Zaid Al-Halawani

Personal information
- Nationality: Jordanian
- Born: 11 January 2000 (age 26)

Sport
- Country: Jordan
- Sport: Taekwondo

Medal record
Men's taekwondo
Representing Jordan
World Championships
| Bronze medal – third place | 2022 Guadalajara | 63 kg |
Asian Games
| Bronze medal – third place | 2022 Hangzhou | –63 kg |
Asian Championships
| Silver medal – second place | 2021 Beirut | 63 kg |
| Bronze medal – third place | 2022 Chuncheon | –63 kg |

= Zaid Al-Halawani =

Jordanian taekwondo practitioner (born 2000)

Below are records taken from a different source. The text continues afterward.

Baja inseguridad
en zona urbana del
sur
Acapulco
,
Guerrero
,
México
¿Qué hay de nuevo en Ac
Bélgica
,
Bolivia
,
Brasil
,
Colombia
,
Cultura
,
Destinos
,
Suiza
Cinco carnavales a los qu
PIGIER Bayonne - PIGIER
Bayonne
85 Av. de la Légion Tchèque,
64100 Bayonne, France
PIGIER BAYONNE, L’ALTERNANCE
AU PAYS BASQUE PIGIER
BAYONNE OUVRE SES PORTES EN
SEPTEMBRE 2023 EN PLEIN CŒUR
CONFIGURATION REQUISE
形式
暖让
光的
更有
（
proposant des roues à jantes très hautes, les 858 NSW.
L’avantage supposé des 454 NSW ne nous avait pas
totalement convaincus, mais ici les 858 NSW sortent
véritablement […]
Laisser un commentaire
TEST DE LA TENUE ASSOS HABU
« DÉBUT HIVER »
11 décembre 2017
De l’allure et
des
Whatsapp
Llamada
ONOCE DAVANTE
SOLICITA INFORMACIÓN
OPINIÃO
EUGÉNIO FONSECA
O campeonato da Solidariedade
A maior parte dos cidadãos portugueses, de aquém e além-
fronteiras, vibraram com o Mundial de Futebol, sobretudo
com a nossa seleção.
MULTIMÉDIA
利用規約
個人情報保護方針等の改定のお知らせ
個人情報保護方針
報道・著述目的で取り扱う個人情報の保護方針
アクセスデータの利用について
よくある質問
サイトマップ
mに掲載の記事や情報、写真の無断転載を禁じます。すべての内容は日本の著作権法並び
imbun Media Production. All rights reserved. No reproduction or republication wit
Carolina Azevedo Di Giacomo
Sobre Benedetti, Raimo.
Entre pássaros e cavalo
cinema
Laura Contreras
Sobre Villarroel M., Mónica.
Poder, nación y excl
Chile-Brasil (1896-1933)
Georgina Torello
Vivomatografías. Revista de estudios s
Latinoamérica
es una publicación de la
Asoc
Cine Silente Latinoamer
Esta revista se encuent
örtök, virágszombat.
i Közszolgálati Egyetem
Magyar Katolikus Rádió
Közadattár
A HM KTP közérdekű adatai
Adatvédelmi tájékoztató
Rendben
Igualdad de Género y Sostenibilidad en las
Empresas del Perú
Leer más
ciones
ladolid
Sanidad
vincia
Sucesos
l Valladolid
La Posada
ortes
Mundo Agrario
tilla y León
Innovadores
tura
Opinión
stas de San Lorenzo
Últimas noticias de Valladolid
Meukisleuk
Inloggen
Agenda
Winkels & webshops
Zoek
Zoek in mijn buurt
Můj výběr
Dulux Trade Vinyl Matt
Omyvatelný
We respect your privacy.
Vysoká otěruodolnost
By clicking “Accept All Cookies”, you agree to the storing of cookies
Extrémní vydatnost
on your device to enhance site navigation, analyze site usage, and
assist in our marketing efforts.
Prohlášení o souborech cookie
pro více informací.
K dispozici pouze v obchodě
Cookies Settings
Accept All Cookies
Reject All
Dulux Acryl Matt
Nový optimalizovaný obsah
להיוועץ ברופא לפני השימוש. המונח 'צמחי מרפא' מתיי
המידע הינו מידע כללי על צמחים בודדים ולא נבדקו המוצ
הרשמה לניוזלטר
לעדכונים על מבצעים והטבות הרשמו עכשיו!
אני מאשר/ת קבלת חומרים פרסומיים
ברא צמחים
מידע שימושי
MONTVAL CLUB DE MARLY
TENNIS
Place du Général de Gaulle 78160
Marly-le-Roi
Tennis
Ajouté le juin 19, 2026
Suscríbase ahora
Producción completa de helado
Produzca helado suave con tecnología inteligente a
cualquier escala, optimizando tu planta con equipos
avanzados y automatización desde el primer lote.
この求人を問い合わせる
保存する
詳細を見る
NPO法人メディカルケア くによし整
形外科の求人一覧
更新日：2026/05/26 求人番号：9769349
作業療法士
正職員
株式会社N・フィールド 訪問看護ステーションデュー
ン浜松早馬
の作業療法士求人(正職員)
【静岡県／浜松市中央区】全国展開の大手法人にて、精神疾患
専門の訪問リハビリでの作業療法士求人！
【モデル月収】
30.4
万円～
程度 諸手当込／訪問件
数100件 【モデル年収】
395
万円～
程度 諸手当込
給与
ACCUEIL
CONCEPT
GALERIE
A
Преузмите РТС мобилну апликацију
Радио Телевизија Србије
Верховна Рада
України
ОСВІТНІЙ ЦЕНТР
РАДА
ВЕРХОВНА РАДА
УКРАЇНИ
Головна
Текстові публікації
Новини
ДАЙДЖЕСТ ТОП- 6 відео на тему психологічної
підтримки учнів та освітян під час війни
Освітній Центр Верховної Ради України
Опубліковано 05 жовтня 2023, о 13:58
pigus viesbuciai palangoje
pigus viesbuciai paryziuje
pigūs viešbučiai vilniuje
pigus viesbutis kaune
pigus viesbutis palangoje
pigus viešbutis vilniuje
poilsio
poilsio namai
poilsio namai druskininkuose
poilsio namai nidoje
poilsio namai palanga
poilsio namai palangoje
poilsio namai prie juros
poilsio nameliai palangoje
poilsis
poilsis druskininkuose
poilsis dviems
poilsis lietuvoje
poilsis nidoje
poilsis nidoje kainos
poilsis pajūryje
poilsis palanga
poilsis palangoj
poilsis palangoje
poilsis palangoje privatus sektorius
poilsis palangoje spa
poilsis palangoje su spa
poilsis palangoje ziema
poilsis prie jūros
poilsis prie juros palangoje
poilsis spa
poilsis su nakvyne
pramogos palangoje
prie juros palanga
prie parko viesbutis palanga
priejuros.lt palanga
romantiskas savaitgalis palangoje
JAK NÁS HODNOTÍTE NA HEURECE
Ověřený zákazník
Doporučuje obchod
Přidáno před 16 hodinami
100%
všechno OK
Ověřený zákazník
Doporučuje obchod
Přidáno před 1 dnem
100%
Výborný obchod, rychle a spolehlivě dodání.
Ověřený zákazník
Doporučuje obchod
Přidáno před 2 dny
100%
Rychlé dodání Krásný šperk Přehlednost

Zaid Al-Halawani (born 11 January 2000) is a Jordanian male taekwondo practitioner.

==Career==
In 2019, Al-Halawani competed in the men's bantamweight event at the 2019 World Taekwondo Championships in Manchester, United Kingdom, where he lost to Jaouad Achab.

Al-Halawani competed for a spot for the 2020 Summer Olympics in Tokyo, which was delayed by a year due to the COVID-19 pandemic, through the 2021 Asian Qualification Tournament in Amman, Jordan. However, he failed to qualify for the Olympics through a top two finish, losing to Kurt Bryan Barbosa despite leading his opponent 12 seconds prior to the end of their match. The following month, he competed in the 2021 Asian Taekwondo Championships and won the silver medal, losing to Niyaz Pulatov.

Al-Halawani won a bronze medal in his event at the 2022 Asian Taekwondo Championships held in Chuncheon, South Korea. Later in November, he won the silver medal in the men's bantamweight event at the 2022 World Taekwondo Championships held in Guadalajara, Mexico. He also competed in the same event at the 2023 World Taekwondo Championships, where he lost to Banlung Tubtimdang, the latter in whom went on to win silver. He represented Jordan at the 2022 Asian Games (held in 2023) and claimed a bronze medal in the men's 63kg bantamweight event.